* _REQUIRED WORK_: Return the lines below that contain the word "SELECT".
##### DATASET EXCERPTS
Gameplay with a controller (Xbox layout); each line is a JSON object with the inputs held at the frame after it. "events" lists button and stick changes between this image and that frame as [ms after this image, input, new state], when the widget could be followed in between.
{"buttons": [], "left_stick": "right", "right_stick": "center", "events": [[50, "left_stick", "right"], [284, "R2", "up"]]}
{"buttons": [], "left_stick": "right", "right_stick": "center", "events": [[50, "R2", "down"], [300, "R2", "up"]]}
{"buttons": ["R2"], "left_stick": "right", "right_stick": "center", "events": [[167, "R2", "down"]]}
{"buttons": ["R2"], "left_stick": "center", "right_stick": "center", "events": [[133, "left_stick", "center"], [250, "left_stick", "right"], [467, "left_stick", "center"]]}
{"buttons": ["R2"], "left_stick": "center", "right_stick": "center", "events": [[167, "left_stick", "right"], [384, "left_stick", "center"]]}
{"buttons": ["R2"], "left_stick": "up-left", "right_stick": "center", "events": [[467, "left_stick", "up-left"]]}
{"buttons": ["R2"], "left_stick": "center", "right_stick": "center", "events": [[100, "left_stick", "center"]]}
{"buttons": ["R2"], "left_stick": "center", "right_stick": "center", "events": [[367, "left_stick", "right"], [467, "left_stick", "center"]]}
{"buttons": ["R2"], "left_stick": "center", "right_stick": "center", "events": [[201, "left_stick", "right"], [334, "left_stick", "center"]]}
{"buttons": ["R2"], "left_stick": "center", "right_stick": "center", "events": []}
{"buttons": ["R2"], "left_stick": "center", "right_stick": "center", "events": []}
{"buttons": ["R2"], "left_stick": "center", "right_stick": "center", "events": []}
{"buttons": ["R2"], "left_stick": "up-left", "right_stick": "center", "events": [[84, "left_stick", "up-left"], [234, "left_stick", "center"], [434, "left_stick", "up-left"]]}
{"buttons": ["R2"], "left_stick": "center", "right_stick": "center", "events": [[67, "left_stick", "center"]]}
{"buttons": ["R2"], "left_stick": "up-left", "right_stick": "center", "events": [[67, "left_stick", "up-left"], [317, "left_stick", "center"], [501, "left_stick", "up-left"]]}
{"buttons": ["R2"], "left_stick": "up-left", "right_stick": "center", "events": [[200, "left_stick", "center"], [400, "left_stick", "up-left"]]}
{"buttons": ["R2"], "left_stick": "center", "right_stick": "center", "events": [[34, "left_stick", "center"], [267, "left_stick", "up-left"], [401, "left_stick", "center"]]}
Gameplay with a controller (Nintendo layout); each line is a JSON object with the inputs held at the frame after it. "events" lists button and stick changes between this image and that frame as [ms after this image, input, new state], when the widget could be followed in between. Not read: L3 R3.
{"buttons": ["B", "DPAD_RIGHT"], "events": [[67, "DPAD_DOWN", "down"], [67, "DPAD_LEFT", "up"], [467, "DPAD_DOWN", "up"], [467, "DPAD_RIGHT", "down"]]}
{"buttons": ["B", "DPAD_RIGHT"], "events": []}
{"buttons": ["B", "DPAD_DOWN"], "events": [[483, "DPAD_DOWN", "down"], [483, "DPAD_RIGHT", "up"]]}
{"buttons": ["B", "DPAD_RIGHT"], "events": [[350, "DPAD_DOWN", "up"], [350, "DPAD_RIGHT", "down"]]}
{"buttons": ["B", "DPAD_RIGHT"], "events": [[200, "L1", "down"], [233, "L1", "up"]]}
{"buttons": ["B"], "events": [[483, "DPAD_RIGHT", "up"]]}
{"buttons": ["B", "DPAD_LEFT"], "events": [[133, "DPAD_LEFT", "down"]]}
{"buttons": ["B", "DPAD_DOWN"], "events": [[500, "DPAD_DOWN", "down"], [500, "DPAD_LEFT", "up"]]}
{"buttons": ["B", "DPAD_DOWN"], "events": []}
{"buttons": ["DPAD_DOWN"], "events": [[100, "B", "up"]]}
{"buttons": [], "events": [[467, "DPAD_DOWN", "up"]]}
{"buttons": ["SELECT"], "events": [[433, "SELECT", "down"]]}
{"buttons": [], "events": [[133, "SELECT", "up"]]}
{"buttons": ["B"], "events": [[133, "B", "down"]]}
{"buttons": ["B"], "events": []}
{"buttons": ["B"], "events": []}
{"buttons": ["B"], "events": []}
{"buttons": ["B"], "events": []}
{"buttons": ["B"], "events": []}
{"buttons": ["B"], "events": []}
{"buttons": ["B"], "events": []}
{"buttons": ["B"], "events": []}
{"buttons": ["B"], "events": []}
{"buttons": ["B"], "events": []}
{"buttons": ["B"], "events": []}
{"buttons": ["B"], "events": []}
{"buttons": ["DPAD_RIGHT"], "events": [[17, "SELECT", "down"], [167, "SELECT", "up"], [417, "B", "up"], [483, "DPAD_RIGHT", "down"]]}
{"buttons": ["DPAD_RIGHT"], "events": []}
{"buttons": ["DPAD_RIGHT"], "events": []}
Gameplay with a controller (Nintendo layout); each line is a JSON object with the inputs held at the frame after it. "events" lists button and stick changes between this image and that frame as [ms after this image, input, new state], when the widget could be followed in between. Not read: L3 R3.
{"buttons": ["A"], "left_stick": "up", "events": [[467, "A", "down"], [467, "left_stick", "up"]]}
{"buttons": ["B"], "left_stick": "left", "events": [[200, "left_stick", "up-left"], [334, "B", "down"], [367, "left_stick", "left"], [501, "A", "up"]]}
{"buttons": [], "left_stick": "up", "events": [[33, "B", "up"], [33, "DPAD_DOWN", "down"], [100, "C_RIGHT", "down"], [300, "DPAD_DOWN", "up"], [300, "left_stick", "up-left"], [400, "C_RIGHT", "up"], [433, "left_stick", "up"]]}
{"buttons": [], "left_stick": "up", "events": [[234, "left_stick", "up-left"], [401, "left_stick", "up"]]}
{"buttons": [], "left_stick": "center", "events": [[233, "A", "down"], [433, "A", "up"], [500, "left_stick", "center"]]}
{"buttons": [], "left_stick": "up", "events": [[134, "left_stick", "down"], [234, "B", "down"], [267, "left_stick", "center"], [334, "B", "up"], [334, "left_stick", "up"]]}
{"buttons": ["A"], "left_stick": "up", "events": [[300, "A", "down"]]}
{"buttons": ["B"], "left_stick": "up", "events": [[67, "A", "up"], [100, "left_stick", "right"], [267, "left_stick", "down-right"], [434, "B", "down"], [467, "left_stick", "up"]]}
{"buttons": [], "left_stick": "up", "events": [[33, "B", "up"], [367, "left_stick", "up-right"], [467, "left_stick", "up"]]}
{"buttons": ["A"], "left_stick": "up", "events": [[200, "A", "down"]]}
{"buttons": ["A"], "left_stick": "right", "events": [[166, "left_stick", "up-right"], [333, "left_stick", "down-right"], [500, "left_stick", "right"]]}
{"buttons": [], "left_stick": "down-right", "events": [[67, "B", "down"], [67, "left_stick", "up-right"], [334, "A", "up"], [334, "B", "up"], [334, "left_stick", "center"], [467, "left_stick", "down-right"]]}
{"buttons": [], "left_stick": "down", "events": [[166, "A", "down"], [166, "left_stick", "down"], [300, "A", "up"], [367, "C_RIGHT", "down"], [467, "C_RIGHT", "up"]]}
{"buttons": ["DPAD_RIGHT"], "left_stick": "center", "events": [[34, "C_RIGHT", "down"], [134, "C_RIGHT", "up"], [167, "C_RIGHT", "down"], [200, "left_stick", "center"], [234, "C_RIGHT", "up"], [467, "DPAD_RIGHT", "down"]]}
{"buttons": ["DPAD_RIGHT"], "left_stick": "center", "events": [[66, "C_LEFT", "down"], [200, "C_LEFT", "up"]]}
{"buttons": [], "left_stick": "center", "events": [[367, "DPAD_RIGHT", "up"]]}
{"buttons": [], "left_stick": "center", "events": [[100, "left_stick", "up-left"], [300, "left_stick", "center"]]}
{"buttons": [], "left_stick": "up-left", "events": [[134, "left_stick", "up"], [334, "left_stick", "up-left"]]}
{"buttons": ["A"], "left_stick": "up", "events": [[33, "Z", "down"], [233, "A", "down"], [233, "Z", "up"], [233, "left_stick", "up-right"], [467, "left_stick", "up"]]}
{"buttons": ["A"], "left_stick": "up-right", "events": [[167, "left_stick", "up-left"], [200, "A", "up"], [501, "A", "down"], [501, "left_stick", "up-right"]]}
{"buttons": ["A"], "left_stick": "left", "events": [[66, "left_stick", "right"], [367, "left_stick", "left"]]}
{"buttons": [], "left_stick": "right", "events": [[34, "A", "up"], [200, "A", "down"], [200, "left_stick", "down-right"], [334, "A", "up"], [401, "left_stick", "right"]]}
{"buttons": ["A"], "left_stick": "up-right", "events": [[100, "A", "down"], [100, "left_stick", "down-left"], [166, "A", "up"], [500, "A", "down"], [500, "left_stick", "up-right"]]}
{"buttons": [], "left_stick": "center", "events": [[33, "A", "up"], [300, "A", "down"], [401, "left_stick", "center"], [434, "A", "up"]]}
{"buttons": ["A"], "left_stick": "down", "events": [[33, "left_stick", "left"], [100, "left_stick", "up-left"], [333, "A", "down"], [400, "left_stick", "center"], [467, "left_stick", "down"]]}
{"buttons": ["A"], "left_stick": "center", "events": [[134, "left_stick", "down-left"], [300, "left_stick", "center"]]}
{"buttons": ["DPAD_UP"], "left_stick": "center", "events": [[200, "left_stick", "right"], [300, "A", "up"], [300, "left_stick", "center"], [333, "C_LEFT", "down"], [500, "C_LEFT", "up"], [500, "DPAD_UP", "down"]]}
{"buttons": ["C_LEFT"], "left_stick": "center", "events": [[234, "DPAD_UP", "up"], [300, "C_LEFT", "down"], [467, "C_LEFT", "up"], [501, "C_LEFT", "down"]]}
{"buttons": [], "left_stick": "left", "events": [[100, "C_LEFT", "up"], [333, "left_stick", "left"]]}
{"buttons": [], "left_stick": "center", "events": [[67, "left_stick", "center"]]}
##########
* _RESULT OF THIS EXERCISE_:
{"buttons": ["SELECT"], "events": [[433, "SELECT", "down"]]}
{"buttons": [], "events": [[133, "SELECT", "up"]]}
{"buttons": ["DPAD_RIGHT"], "events": [[17, "SELECT", "down"], [167, "SELECT", "up"], [417, "B", "up"], [483, "DPAD_RIGHT", "down"]]}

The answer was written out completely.